* [Page]:
>> Start

Alex Kong: ‘There are 1.6 million unbanked working adults in the UK’

0 comments

Estimated reading time: 5 minutes

The use of new financial technology, or fintech, promises a number of benefits to consumers, including cost reduction and increased convenience in the way banking services are provided. Another, less often discussed, advantage is the possibility of financial inclusion. Alex Kong, founder and CEO of TNG, estimates that there are two million people around the world who do not have access to a bank account, including people in the UK. “There are 1.6 million unbanked working adults in the UK”, he says. TNG offers a number of financial services through its smartphone app, and is only waiting for the regulator’s approval to enter the UK market. “If we can make it in Hong Kong, we can make it in the UK”, he adds. Kong spoke with LSE Business Review’s managing editor, Helena Vieira, on 8 November, during Web Summit, in Lisbon.

What does TNG do?

TNG stands for The Next Generation. We’re here to provide the next generation of financial inclusion, financial services to the unbanked population around the world. There are more than two billion unbanked people in the world. It’s a very serious social problem. The traditional bank tends to shy away from serving this low-income group of people. We feel there’s a huge gap to be filled. If a country wants to get out of poverty it needs to provide financial inclusion to the poor. That’s what we do and who we are. So we’re like a virtual bank, a bank without branches that operates globally. Today you can use our wallet across 14 countries to buy goods and services locally. You can withdraw cash locally in 190 thousand locations across 14 countries. No bank can do that. No single e-wallet can do that today.

Seems more or less like a credit card.

No, like a bank, much more than a bank. It takes 30 seconds for you to open an account with us. Once you open it, you have to put money in the wallet through internet banking, an ATM, a credit card charge, or by walking into any convenience store and making a cash deposit. You present your QR code to the staff, give them the money, and it will be deposited in your TNG wallet in real time. Now that you have money in here, you can go shopping. You can also pay at the counter of retail shops. They scan it and deduct money from your wallet.

Can you link your bank account to your TNG account?

>> End

* [Extracted information]:
>> Start

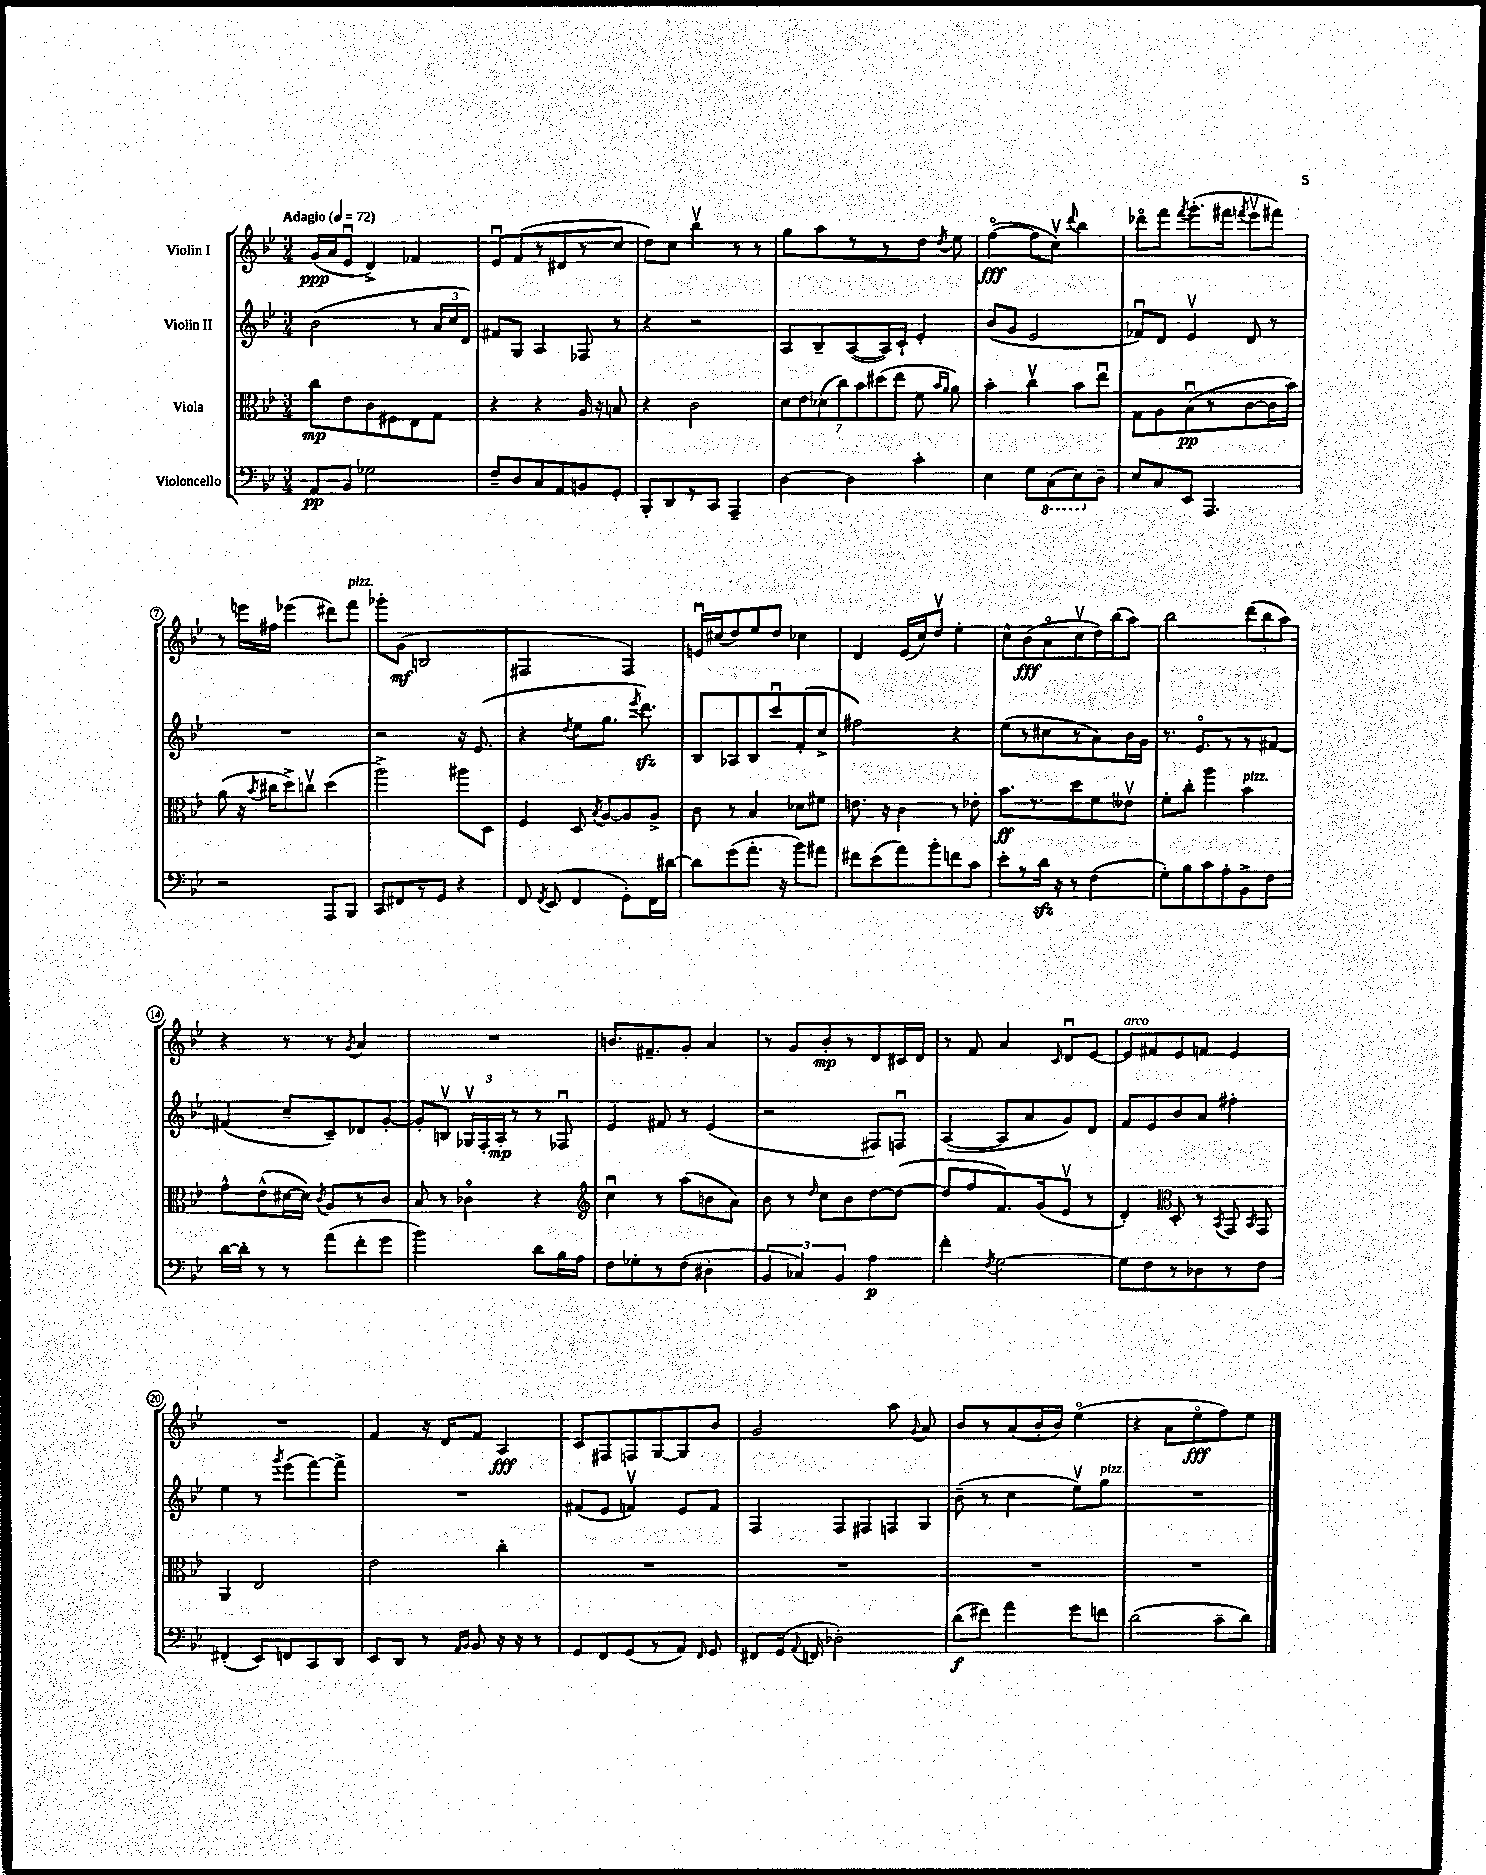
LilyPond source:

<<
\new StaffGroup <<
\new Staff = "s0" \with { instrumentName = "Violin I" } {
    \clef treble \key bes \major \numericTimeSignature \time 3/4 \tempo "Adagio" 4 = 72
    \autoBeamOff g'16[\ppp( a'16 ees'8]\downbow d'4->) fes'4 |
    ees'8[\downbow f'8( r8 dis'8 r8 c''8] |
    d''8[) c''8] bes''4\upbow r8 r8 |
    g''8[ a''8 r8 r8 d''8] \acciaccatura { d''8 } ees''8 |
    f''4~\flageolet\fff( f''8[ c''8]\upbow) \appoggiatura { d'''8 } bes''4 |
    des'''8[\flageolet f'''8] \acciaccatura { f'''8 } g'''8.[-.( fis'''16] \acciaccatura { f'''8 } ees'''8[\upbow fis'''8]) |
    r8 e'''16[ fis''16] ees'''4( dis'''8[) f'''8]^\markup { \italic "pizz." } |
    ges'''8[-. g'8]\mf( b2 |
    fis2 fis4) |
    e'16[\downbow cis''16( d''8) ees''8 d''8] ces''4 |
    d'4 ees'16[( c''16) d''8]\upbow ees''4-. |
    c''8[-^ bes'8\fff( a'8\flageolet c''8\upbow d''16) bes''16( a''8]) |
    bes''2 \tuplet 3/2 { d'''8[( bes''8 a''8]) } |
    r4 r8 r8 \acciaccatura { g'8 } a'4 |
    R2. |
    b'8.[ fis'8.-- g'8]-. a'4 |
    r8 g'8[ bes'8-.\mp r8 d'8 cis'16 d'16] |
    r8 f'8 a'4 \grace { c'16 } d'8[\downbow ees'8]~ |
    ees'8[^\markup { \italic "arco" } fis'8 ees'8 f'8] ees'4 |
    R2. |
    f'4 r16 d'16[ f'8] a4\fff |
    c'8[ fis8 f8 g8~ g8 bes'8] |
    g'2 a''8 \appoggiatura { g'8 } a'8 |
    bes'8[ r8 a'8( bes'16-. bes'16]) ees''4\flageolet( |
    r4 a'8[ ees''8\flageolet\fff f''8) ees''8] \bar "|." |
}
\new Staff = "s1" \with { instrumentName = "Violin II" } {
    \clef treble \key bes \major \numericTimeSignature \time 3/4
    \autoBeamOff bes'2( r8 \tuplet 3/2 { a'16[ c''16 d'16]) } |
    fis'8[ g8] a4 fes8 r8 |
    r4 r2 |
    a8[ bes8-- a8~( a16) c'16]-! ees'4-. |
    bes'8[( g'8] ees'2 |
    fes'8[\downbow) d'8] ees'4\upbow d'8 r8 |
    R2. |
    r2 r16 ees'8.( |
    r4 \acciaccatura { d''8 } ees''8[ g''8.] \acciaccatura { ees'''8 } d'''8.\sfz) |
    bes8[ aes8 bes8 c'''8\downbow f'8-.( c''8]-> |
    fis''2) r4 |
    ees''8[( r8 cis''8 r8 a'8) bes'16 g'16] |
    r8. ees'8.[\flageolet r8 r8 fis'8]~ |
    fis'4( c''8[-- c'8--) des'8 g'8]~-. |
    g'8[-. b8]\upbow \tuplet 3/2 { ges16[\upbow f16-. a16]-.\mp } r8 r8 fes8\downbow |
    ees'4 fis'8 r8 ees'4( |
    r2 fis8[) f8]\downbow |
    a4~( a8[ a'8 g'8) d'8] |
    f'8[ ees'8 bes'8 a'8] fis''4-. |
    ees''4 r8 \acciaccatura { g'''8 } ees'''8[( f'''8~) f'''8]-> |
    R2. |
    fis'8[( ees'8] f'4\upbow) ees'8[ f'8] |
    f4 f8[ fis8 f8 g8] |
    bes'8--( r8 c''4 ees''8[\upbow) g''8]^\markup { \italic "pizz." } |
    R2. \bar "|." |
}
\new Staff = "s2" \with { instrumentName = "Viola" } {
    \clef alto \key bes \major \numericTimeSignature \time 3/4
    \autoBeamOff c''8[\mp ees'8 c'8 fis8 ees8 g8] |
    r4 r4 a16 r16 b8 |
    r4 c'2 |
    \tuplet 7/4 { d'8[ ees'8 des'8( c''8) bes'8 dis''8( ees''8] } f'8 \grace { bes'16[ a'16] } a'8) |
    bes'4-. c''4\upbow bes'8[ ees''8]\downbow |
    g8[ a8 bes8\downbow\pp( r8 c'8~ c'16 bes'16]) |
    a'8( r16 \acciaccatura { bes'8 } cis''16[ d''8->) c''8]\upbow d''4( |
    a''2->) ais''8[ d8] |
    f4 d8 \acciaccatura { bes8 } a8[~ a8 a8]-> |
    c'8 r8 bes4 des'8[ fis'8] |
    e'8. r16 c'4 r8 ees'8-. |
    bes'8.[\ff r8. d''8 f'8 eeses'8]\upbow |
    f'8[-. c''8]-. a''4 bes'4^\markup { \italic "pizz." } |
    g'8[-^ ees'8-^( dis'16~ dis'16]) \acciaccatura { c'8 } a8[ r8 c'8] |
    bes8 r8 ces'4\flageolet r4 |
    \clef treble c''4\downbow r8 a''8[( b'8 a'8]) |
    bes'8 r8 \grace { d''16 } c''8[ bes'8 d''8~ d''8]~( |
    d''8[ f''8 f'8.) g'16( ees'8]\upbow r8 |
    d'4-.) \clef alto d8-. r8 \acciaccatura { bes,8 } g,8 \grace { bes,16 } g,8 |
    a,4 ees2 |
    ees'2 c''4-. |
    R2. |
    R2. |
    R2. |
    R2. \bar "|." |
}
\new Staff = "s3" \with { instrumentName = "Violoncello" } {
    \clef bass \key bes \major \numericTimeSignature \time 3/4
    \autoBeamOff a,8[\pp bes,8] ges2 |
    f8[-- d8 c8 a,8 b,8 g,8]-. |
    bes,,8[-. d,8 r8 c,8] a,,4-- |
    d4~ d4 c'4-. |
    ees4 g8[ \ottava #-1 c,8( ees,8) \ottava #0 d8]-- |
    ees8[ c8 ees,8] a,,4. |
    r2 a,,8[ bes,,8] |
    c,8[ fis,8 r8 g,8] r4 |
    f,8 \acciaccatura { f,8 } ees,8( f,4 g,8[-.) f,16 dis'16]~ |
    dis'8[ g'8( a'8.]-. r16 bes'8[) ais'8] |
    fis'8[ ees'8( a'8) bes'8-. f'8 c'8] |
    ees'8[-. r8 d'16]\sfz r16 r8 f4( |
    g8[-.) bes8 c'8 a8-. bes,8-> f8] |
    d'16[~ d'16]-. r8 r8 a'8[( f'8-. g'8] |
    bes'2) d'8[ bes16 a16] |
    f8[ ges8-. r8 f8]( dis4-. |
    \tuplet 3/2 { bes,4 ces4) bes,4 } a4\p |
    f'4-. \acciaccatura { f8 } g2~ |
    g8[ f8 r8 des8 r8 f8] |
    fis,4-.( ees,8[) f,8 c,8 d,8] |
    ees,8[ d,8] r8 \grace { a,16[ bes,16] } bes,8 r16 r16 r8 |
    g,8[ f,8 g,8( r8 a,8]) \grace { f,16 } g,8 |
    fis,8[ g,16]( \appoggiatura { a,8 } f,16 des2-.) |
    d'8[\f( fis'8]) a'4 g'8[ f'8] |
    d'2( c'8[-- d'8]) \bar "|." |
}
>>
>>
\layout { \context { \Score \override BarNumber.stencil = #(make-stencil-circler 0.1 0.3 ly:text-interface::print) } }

>> End
>> Start

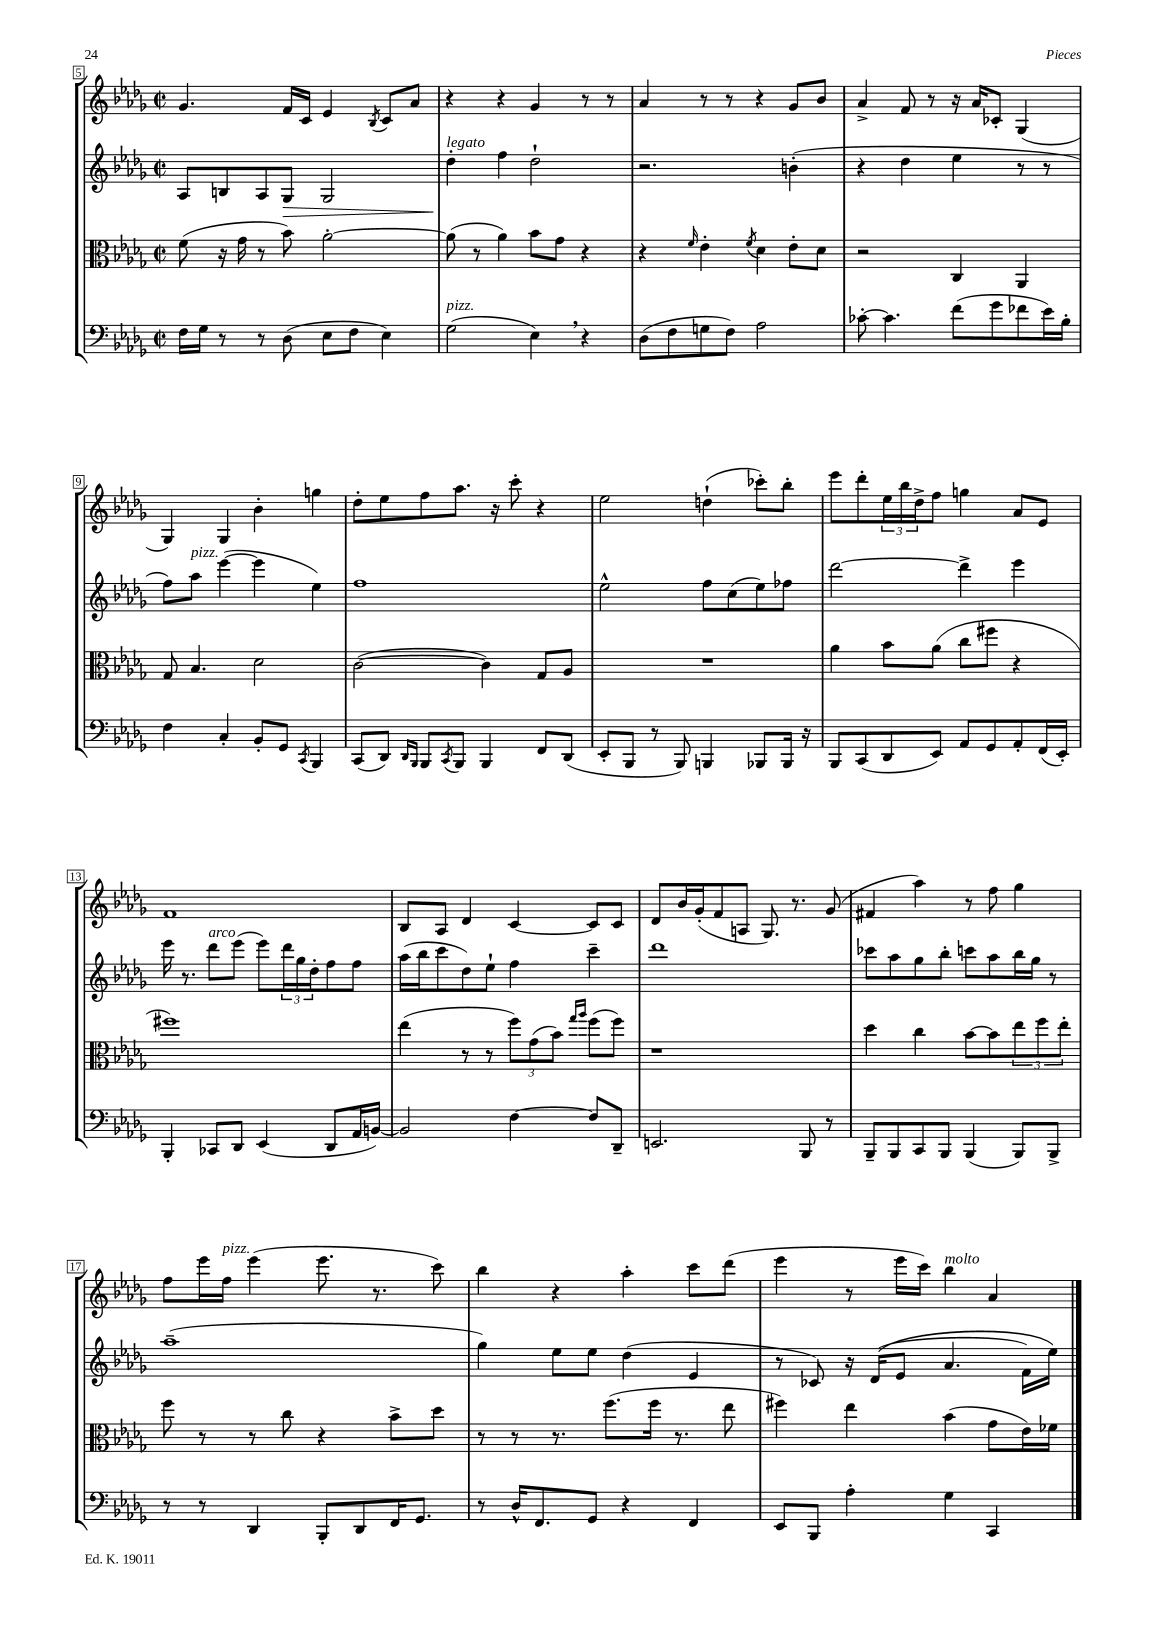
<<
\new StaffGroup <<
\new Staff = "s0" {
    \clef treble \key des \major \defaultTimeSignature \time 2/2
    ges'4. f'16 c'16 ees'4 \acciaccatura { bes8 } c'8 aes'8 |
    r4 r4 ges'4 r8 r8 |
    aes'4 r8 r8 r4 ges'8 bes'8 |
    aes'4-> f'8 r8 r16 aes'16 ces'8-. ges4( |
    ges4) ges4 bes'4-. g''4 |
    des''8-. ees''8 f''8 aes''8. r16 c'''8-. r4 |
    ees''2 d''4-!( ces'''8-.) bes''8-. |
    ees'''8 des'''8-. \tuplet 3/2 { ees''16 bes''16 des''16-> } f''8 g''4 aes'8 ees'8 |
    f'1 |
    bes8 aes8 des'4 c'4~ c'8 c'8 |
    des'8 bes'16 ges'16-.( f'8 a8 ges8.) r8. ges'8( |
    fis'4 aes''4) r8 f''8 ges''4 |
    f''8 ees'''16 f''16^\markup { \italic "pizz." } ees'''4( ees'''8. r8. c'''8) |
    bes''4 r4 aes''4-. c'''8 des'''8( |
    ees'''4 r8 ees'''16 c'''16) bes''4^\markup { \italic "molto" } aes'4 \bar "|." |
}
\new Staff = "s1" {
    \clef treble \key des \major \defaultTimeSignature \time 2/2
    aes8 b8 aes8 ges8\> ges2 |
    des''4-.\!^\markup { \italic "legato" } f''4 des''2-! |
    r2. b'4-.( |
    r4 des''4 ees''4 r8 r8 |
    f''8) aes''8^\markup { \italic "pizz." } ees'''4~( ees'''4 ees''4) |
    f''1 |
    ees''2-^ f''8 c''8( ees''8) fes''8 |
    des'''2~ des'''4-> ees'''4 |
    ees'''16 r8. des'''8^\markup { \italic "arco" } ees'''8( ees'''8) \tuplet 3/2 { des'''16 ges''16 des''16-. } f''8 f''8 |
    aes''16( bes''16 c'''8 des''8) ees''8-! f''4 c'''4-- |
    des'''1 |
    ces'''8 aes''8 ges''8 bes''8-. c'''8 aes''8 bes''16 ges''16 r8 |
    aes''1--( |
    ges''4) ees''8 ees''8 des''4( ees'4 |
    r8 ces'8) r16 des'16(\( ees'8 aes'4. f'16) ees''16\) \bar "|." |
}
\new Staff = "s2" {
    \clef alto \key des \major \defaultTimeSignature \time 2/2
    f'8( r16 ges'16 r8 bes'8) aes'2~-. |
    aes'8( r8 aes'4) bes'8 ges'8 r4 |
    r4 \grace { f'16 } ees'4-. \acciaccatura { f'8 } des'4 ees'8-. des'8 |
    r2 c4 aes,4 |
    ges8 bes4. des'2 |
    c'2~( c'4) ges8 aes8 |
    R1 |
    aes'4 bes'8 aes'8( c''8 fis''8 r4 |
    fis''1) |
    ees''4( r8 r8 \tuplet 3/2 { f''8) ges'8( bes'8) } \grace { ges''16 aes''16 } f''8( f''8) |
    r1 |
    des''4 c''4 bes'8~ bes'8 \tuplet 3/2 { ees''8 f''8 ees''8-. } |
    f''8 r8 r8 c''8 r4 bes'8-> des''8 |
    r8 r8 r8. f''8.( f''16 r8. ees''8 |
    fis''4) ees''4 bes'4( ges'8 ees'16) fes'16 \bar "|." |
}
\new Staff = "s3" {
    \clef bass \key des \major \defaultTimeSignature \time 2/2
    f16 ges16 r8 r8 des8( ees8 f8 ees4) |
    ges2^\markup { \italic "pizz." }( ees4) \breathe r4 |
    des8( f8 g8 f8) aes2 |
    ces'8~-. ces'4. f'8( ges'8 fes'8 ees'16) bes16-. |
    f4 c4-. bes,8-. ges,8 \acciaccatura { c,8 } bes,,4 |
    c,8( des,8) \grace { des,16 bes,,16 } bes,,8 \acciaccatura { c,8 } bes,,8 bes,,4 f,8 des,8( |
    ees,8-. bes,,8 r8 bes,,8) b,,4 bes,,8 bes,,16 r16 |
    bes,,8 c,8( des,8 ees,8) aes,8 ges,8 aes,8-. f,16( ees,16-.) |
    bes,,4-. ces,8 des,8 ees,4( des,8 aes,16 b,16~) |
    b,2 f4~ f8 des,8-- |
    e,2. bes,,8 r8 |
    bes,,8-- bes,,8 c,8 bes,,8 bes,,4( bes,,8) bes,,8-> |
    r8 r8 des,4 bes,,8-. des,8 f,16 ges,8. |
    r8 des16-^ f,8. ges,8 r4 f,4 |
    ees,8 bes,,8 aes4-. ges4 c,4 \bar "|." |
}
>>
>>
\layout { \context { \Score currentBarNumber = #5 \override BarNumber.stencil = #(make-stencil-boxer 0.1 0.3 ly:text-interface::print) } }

>> End

* [Requests]:
1. Summarize the interview in two sentences.
2. Transcribe the interview word for word, everything from "TNG stands for" down to "do that today.".

* [Answers for the exercise]:
1. Alex Kong, founder and CEO of TNG, describes his company as a branchless virtual bank that provides financial services through a smartphone app to unbanked people, a low-income group that traditional banks tend to shy away from, and says TNG is waiting for regulatory approval to enter the UK, which has 1.6 million unbanked working adults. An account opens in 30 seconds, can be funded through internet banking, an ATM, a credit card charge or a cash deposit at a convenience store, and can then be used to shop, pay at retail counters and withdraw cash across 14 countries.

2.
TNG stands for The Next Generation. We’re here to provide the next generation of financial inclusion, financial services to the unbanked population around the world. There are more than two billion unbanked people in the world. It’s a very serious social problem. The traditional bank tends to shy away from serving this low-income group of people. We feel there’s a huge gap to be filled. If a country wants to get out of poverty it needs to provide financial inclusion to the poor. That’s what we do and who we are. So we’re like a virtual bank, a bank without branches that operates globally. Today you can use our wallet across 14 countries to buy goods and services locally. You can withdraw cash locally in 190 thousand locations across 14 countries. No bank can do that. No single e-wallet can do that today.